• **Exercise brief**:
Write out only the tail of the records, beginning at the line containing "left shoulder: (171, 116, 9)" and including the last line, exactly as written.

• **Material provided**:
####

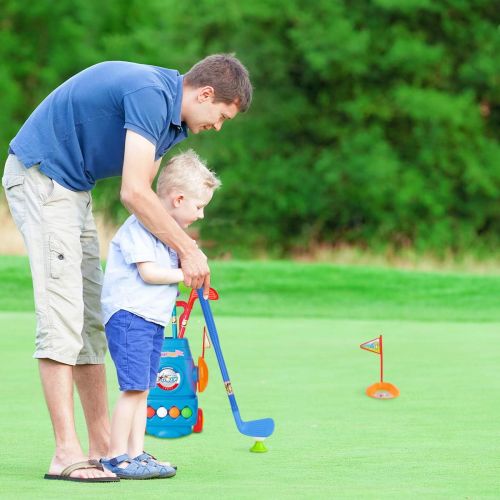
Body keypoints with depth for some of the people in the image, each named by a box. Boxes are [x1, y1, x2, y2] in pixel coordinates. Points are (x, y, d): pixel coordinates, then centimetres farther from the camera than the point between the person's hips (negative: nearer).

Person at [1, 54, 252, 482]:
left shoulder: (171, 116, 9)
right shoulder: (150, 94, -22)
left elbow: (145, 194, 12)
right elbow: (133, 193, -27)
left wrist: (182, 257, -1)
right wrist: (188, 249, -18)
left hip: (72, 186, 11)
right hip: (40, 177, -11)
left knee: (91, 319, 10)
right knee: (62, 315, -14)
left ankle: (103, 444, 13)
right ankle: (66, 454, -17)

####

• **Task solution**:
left shoulder: (171, 116, 9)
right shoulder: (150, 94, -22)
left elbow: (145, 194, 12)
right elbow: (133, 193, -27)
left wrist: (182, 257, -1)
right wrist: (188, 249, -18)
left hip: (72, 186, 11)
right hip: (40, 177, -11)
left knee: (91, 319, 10)
right knee: (62, 315, -14)
left ankle: (103, 444, 13)
right ankle: (66, 454, -17)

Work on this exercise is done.